In the most recent fiscal year, Homeland Security Investigations, an ICE division, reported launching more than 1,800 counter-proliferation investigations, arresting 517 people, logging 399 convictions, and recovering millions of dollars of illegally smuggled items.

Retired Army Col. Kevin McDonnell, who commanded Special Operations forces in Iraq and Afghanistan, told Diamond the United States was unmatched when it comes to night-combat capabilities. But if such devices get out, he said, enemies will learn to match or counter the technology and put GIs in danger.

“It gives the enemy such a significant advantage,” McDonnell testified.

Baltutski, 41, described in court filings as a small businessman from Minsk, was nabbed by Philadelphia-based ICE agents as he stepped off a plane at New York’s JFK Airport in 2012. On Friday he said nothing as he sat silently in court.

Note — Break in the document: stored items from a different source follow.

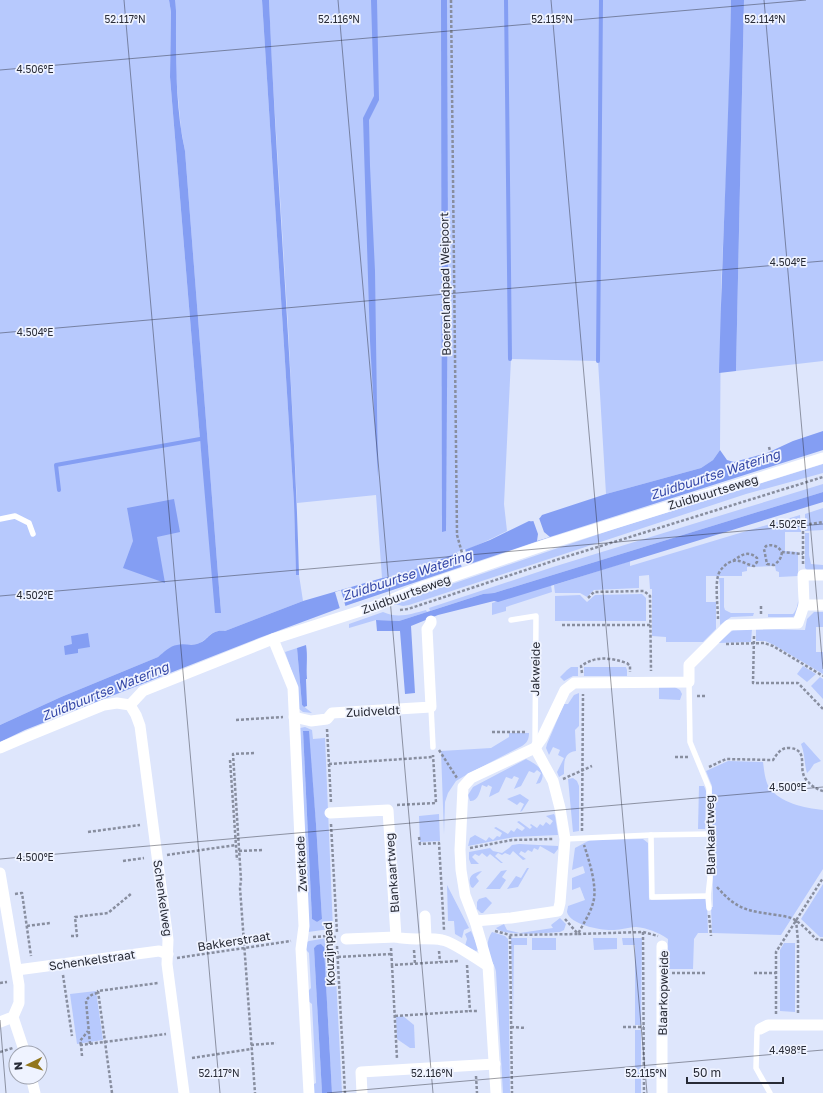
<svg xmlns="http://www.w3.org/2000/svg" width="823" height="1093" viewBox="0 0 823 1093" font-family="'Golos Text',sans-serif">
<style>
.green{fill:#b7c9fd;fill-rule:evenodd}
.water{fill:#849ef3}
.pier{fill:#dee6fc}
.lines{fill:none;stroke-linecap:round;stroke-linejoin:round}
.stream{stroke:#849ef3;stroke-width:4}
.path{stroke:#888e9f;stroke-width:2.5;stroke-dasharray:3 2;stroke-linecap:butt}
.service{stroke:#fff;stroke-width:5.5}
.minor{stroke:#fff;stroke-width:11}
.ticks{fill:none;stroke:#282b36;stroke-width:1;stroke-opacity:0.45}
.labels{text-anchor:middle;dominant-baseline:central;stroke-width:3.5;stroke-linejoin:round;paint-order:stroke}
.street-label{font-size:12px;fill:#282b36;stroke:#eff3ff}
.water-label{font-size:13px;font-style:italic;fill:#3144a6;stroke:#eff3ff}
.ticks-label{font-size:10px;text-anchor:middle;fill:#282b36;stroke:#eff3ff;stroke-width:3.5;stroke-linejoin:round;paint-order:stroke}
</style>
<rect width="100%" height="100%" fill="#dee6fc"/>
<g class="green">
<path d="M0,0h169l2,12 -1,65 30,362 21,174 -36,-462 -4,-22 -5,-53 -1,-76h87l32,503 2,72h3l4,26 -78,30c-14,-2 -15,6 -25,12 -4,2 -8,1 -13,2 -12,2 -19,4 -29,12l-97,40 -61,28z"/>
<path d="M269,0h462l-3,135 -7,153 -1,162 -7,10 -12,8 -95,26 -8,-133 -87,-2 -7,145 3,27c-38,19 -84,39 -125,47l-6,-83 -79,8 -9,-177 -16,-259z"/>
<path d="M744,0h79v361l-87,10z"/>
<path d="M823,464v9l-77,21 -337,111 -6,1 -10,-2 221,-75z"/>
<path d="M823,484v8l-329,101 -11,1 -53,17 -1,-3 124,-41z"/>
<path d="M823,508v22l-18,1v-17z"/>
<path d="M800,515l1,17h-16v19l13,1v24l-19,1v-5l-3,-1 -1,-5 -28,1v4l-5,1v4h-36v26h10v27l-13,13h-37v-5l-14,-1v-47h-2l-1,-14 -10,1v12l-45,2 -7,7 -7,-4h-25l-1,-8 76,-24v5z"/>
<path d="M805,533h4v22l2,9 12,1v5l-15,1 -3,-3z"/>
<path d="M719,578h5v29l1,3 6,3h23l-1,3 -22,1 -11,8v-39z"/>
<path d="M798,578c1,12 8,31 -5,39h-25v-3h25c8,-8 5,-26 5,-36z"/>
<path d="M551,585l1,7 -46,15v4l-14,4v-12z"/>
<path d="M642,594l4,4v23h-91v-25l25,-1 7,7 8,-7z"/>
<path d="M426,610l1,2 -28,9 -23,-1 -27,8v-4l34,-12c15,7 28,2 43,-2z"/>
<path d="M814,612h9v15h-7v25h7v22l-49,-29 -9,-4h-9v-12l49,1 2,-11z"/>
<path d="M752,629l-1,13 -33,1 15,-13z"/>
<path d="M297,648l5,57 10,8 -9,-1 -5,-4 -2,-24 -11,-32z"/>
<path d="M803,666l13,8 -9,8 -10,-8z"/>
<path d="M571,667h7v9h-5l-9,5 -4,-4 7,-7z"/>
<path d="M584,667h42l1,3v6h-43z"/>
<path d="M820,677l3,2v20l-12,-13z"/>
<path d="M673,686l7,4 2,4 -2,6 -21,-1v-12z"/>
<path d="M579,693v33l-4,4 1,21c-13,1 -12,13 -12,23l-5,3 -2,-5 7,-14 -6,-3 2,-5 -7,-3 -4,8 -3,-7 1,-4 17,-40h4l6,-9z"/>
<path d="M305,727l7,3 1,9 12,-1 8,192 -3,-1 -22,3 -8,-204zM308,731l8,93 6,95 -5,3 -5,-3 -9,-187z"/>
<path d="M509,733h20c0,6 -2,10 -7,13l-56,29 -10,6 -8,12 -3,9 -1,32 -3,-83 50,-3 18,-11z"/>
<path d="M804,742l17,19 -7,3 -4,6 -3,3c-3,-10 -2,-19 -6,-29z"/>
<path d="M526,759c10,5 22,12 14,24l-4,1 5,-11 -4,-3 -3,3 -5,-2 -8,15 -7,3 5,-11 -5,-2 -2,3 -6,-2 -7,15 -10,5 3,-10 -4,-2 -1,2 -5,-2c-2,6 -4,17 -12,16l-2,-6 5,-8z"/>
<path d="M728,761l35,1c1,7 2,19 6,25 11,16 35,21 54,23v59l-42,66 -69,-2 -1,-26h2l-1,-121 -6,-15z"/>
<path d="M573,778l4,3 2,5v45l-6,1 -5,-53z"/>
<path d="M699,786h5l2,5 -1,38h-7z"/>
<path d="M520,794l9,6 -7,11 -2,1 4,-8 -4,-2 -3,3 -10,-6z"/>
<path d="M439,814l1,27 -20,1 -1,-26z"/>
<path d="M554,814l1,2 3,19 -44,2 -46,9 2,-8 5,-3 11,6 3,-4 4,3 4,-4 3,1 2,-4 -8,-5 2,-1 12,7 3,-4 3,2 3,-4 5,3 3,-3 -8,-6 2,-1 11,8 2,-2 -2,-2 1,-1 6,4 3,-4 3,2 3,-4 4,3 3,-4 -7,-5z"/>
<path d="M643,839l5,4 1,57 58,-1 1,34h-10l-4,6 -1,30h-26l1,-30c-10,-7 -21,-11 -32,-12 -7,0 -15,3 -22,3 -11,1 -44,-5 -47,-18 0,-2 1,-4 1,-6l17,-6 -5,-13 -8,3v-12l13,-5 -2,-7 -11,4 3,-22 15,-8z"/>
<path d="M519,844l39,2v3l-4,5 -14,-8 -2,4 -4,-2 -2,4 -4,-2 -3,3 -4,-2 -2,3 7,5 -3,1 -10,-9 -3,4 -5,-2 -3,2 -4,-2 -3,3 8,7h-2l-11,-9 -3,3 -5,-4 -3,3 -4,-2 -3,3 7,7h-8l-2,-5v-7l21,-4 3,3 9,2 7,-5 3,-3z"/>
<path d="M527,868h2l-11,19 -11,2 9,-13 5,2z"/>
<path d="M507,870l-5,7 4,3 -6,9h-14l15,-18z"/>
<path d="M482,871l-6,6 3,4 -6,7 -2,-1c-4,-10 1,-14 11,-16z"/>
<path d="M823,884v53h-3l-19,-18z"/>
<path d="M447,885l22,43 -5,2 -2,8 -7,-4 -1,-13h-6z"/>
<path d="M486,897l6,6 -9,10h-2l-4,-4v-7l2,-3z"/>
<path d="M560,918l6,6 -2,6 -4,2c-14,1 -55,5 -64,-4l8,-4 3,6 13,3 33,-5 -2,-3z"/>
<path d="M471,931l7,16v3l-2,1 -11,-5 2,-7 -2,-5z"/>
<path d="M492,932l13,4 3,3 2,154h-7l-7,-121c-1,-7 -4,-9 -6,-15 -4,-8 -3,-18 2,-25z"/>
<path d="M327,938l7,1 8,154h-10l-8,-146 -3,-3 -7,4 8,145h-10v-8l4,-2 -4,-79 -5,-4v-8l4,-4 -2,-35 -4,-4 2,-7 2,-1z"/>
<path d="M511,938h16v7h-13l-1,76z"/>
<rect x="532" y="938" width="24" height="12"/>
<path d="M593,938h24v11l-23,1z"/>
<path d="M622,938h20l-1,87h-6v-80h-12z"/>
<path d="M784,943h11v69l-15,-1v-61z"/>
<path d="M96,991l7,49 -26,4 -7,-50z"/>
<path d="M403,1016l11,9 1,23h-5l-13,-9 -1,-22z"/>
<rect x="635" y="1030" width="6" height="63"/>
</g>
<g class="water">
<path d="M169,0h6l1,11c0,47 -1,94 9,140l36,462h-6l-15,-174 -30,-362 1,-65z"/>
<path d="M262,0h7c8,192 25,383 30,575h-3l-2,-72z"/>
<path d="M371,0h6l2,100 -10,20 1,46 5,105 3,206 -8,-136 -7,-223 11,-22z"/>
<path d="M441,0h6l1,253 -2,278 -4,1z"/>
<path d="M731,0h13l-8,371 -17,2c3,-125 10,-249 12,-373z"/>
<path d="M823,431v19l-273,87 -202,68 -89,33 -234,92 -25,12v-17l61,-28 97,-40c6,-5 12,-11 19,-12 7,-2 13,1 20,-1 12,-3 12,-15 28,-13l78,-30 79,-23 16,-3 23,-8 69,-27 39,-19c6,1 10,-1 13,-6l64,-21 95,-26 12,-8 7,-10 7,10 7,2 33,-9 26,-12z"/>
<path d="M823,492v10l-325,100 -4,-1 -56,14 -27,11 4,67 -10,1 -5,-63h-23l-1,-11 23,1 84,-27 11,-1z"/>
<path d="M174,499l6,33 -23,5 8,46 -42,-15 10,-27 -6,-33z"/>
<path d="M88,633l2,14 -12,2v4l-13,2 -1,-9 8,-2 -1,-8z"/>
<path d="M306,645c2,11 0,22 1,34h-1l1,27 -3,1 -2,-2 -5,-57z"/>
<path d="M303,731h6l7,93 6,95 -5,3 -5,-3z"/>
<path d="M321,944l3,3 8,146h-10l-8,-145 3,-3z"/>
</g>
<g class="pier">
<path d="M539,518l5,14 6,5 -13,4 1,-7 -5,-14z"/>
<path d="M465,549l5,16 -8,3 -5,-16z"/>
<path d="M341,590l5,18 -6,1 -5,-17z"/>
</g>
<g class="lines">
<g class="stream">
<path d="M506,0l4,359"/>
<path d="M598,361l3,-361"/>
<path d="M59,490l-3,-25 144,-26"/>
</g>
<g class="path">
<path d="M451,0l6,535 7,25"/>
<path d="M769,447l4,15"/>
<path d="M782,552c-1,7 -3,9 -8,13l-7,-1 -3,-15 2,-3c7,-2 12,0 16,6l21,2"/>
<path d="M803,564v-39l20,-3"/>
<path d="M588,598l6,-6 50,-1 6,5 1,75"/>
<path d="M761,606v8"/>
<path d="M400,610l8,-1 151,-50 264,-82"/>
<path d="M718,619c0,-11 -3,-33 0,-43 1,-6 9,-14 15,-15 7,-2 14,4 21,5l3,-4v-4c-9,-8 -16,-3 -24,3"/>
<path d="M562,625h88"/>
<path d="M754,636l-1,47h45l25,26"/>
<path d="M726,644l38,-1 9,3 50,30"/>
<path d="M582,673l-1,-7c16,-11 29,-8 46,-3l3,3v6"/>
<path d="M697,696h8"/>
<path d="M236,720l47,-3"/>
<path d="M327,729l2,35 104,-7"/>
<path d="M492,732h35"/>
<path d="M439,750l18,28"/>
<path d="M254,753l-21,1 8,126 -1,8 15,205"/>
<path d="M675,757h13"/>
<path d="M230,760l7,100"/>
<path d="M329,764l2,39"/>
<path d="M709,767l17,-8 47,1c4,-6 8,-13 17,-12 19,2 8,19 15,30 5,7 11,11 18,13"/>
<path d="M563,779l29,-13"/>
<path d="M397,805l39,-2 -3,-48"/>
<path d="M331,824l6,109"/>
<path d="M582,831l1,-137"/>
<path d="M88,832l52,-7"/>
<path d="M419,837l1,7 19,-1 5,87"/>
<path d="M470,848l42,-8 42,-1"/>
<path d="M239,851l23,-1"/>
<path d="M167,855l69,-10"/>
<path d="M123,861l21,-3"/>
<path d="M717,887c20,23 31,24 60,28 6,1 14,2 18,5 8,5 15,13 21,19l7,1"/>
<path d="M15,894l7,-1 9,63"/>
<path d="M709,915l2,21"/>
<path d="M565,919l13,15 65,-2 15,4"/>
<path d="M796,920l2,21v74"/>
<path d="M27,926l23,-3"/>
<path d="M495,931l15,4 68,-1c5,-10 12,-20 15,-31 5,-15 -4,-43 -9,-58"/>
<path d="M643,932l1,161"/>
<path d="M71,936h6l-2,-19 33,-4 24,-20"/>
<path d="M510,936l2,157"/>
<path d="M313,937l15,-1 8,1"/>
<path d="M337,946l8,147"/>
<path d="M391,948l1,17 67,-4"/>
<path d="M414,950l1,14"/>
<path d="M439,951l1,11"/>
<path d="M338,957l53,-3"/>
<path d="M177,958l114,-17"/>
<path d="M392,965l5,94"/>
<path d="M467,965l3,46h8v1"/>
<path d="M672,973h34"/>
<path d="M754,973h22"/>
<path d="M63,975l9,61"/>
<path d="M0,983l7,-1"/>
<path d="M776,1014v-62l47,-74"/>
<path d="M395,1016l75,-5"/>
<path d="M511,1027l15,1"/>
<path d="M623,1027h21"/>
<path d="M90,1044l-4,-43c3,-5 6,-7 12,-8"/>
<path d="M81,1045l-1,-4 8,-10"/>
<path d="M251,1045l25,-2"/>
<path d="M0,1052l13,-4"/>
<path d="M82,1056l-1,-11 85,-11"/>
<path d="M192,1058l59,-9"/>
<path d="M476,1076l1,17"/>
<path d="M112,1093l-14,-102 60,-8"/>
</g>
<g class="service">
<path d="M0,519l15,-3 14,7 4,11"/>
<path d="M511,620l25,-4 -1,129"/>
<path d="M689,682l1,60 19,46 1,90 -2,18 1,12"/>
<path d="M431,707l2,40"/>
<path d="M651,835l1,62 56,-1"/>
<path d="M565,839l86,-4 59,-1"/>
<path d="M760,1029l-3,3 -1,36 14,25"/>
</g>
<g class="minor">
<path d="M804,605l-1,-30h20"/>
<path d="M273,639l20,49 11,238 -3,23 8,144"/>
<path d="M130,705l6,10 4,11 28,214 -1,24 17,129"/>
<path d="M294,717l17,4 16,-2 5,-6 99,-6 -4,-78 4,-6v-2"/>
<path d="M0,748l28,-12 76,-31 13,-2 13,2 13,-14 130,-52 103,-33 43,-18 126,-43 278,-87"/>
<path d="M330,813l58,-3 8,127c15,4 31,0 46,3 9,1 37,20 46,26"/>
<path d="M0,873l19,112v18l-6,14 -13,5"/>
<path d="M425,916l1,22"/>
<path d="M475,921l36,-3 47,-7 2,-8 5,-64 -5,-31 -7,-27 -18,-33"/>
<path d="M346,939l50,-2"/>
<path d="M662,946v147"/>
<path d="M17,970l142,-19 9,3"/>
<path d="M13,1017l12,36"/>
<path d="M760,1029l8,-4h55"/>
<path d="M31,1077l4,16"/>
<path d="M362,1093l-1,-21 134,-8"/>
<path d="M496,1093l-8,-127 -13,-45 -10,-26 -4,-25 -1,-20 3,-63 8,-9 64,-30 7,-10 23,-48 9,-7 115,-1v-17l40,-40 69,-2 6,-18h19"/>
</g>
</g>
<path class="ticks" d="M124,0l96,1093M338,0l95,1093M551,0l96,1093M764,0l59,669M0,70l806,-70M0,333l823,-72M0,596l823,-72M0,859l823,-72M0,1020l6,73M327,1093l496,-43"/>
<g class="labels">
<g class="street-label">
<text transform="translate(445 284) rotate(-91)">Boerenlandpad Weipoort</text>
<text transform="translate(713 492) rotate(-17)">Zuidbuurtseweg</text>
<text transform="translate(406 594) rotate(-20)">Zuidbuurtseweg</text>
<text transform="translate(535 669) rotate(-89)">Jakweide</text>
<text transform="translate(373 711) rotate(-3)">Zuidveldt</text>
<text transform="translate(710 835) rotate(-91)">Blankaartweg</text>
<text transform="translate(301 864) rotate(-93)">Zwetkade</text>
<text transform="translate(392 873) rotate(-94)">Blankaartweg</text>
<text transform="translate(163 898) rotate(82)">Schenkelweg</text>
<text transform="translate(234 941) rotate(-9)">Bakkerstraat</text>
<text transform="translate(329 954) rotate(-93)">Kouzijnpad</text>
<text transform="translate(92 960) rotate(-8)">Schenkelstraat</text>
<text transform="translate(663 993) rotate(-89)">Blaarkopweide</text>
</g>
<g class="water-label">
<text transform="translate(715 474) rotate(-18)">Zuidbuurtse Watering</text>
<text transform="translate(407 575) rotate(-18)">Zuidbuurtse Watering</text>
<text transform="translate(105 691) rotate(-22)">Zuidbuurtse Watering</text>
</g>
</g>
<g class="ticks-label">
<text x="125" y="23">52.117°N</text>
<text x="339" y="23">52.116°N</text>
<text x="552" y="23">52.115°N</text>
<text x="765" y="23">52.114°N</text>
<text x="35" y="73">4.506°E</text>
<text x="788" y="266">4.504°E</text>
<text x="35" y="336">4.504°E</text>
<text x="788" y="528">4.502°E</text>
<text x="35" y="599">4.502°E</text>
<text x="788" y="791">4.500°E</text>
<text x="35" y="861">4.500°E</text>
<text x="788" y="1054">4.498°E</text>
<text x="219" y="1077">52.117°N</text>
<text x="432" y="1077">52.116°N</text>
<text x="646" y="1077">52.115°N</text>
</g>
<g transform="translate(28 1065) rotate(265)"><circle r="19" fill="#eff3ff" stroke="#9fa3af"/>
<path d="M0-3L7 15L0 10L-7 15Z" fill="#92761c"/>
<text y="-6" font-size="11" font-weight="bold" text-anchor="middle" fill="#282b36">N</text>
</g>
<path d="M687 1077v6h96v-6" fill="none" stroke="#282b36" stroke-width="2"/>
<text x="693" y="1077" font-size="12" fill="#282b36" stroke="#eff3ff" stroke-width="3" paint-order="stroke">50 m</text>
</svg>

He pleaded guilty in January to conspiracy charges, but his lawyer, Nicholas Wooldridge, challenged the breadth of the conspiracy and even its purpose.

Wooldridge argued Friday that Baltutksi merely wanted the equipment to hunt wild pigs at night in his homeland. He gave the judge a photo of the defendant after a memorable shoot: Baltutski standing over a dead boar, decked out in hunter’s garb and clutching a rifle with a night-vision scope.

Diamond was dubious. “In my view it would seem this was like purchasing an atom bomb to kill a gnat,” he said, noting that Baltutski bought scores of items. “It just doesn’t add up.”

But after four hours’ testimony and arguments, Diamond agreed to postpone the proceeding till later this fall so Wooldridge can call an expert to testify on use of the devices by hunters.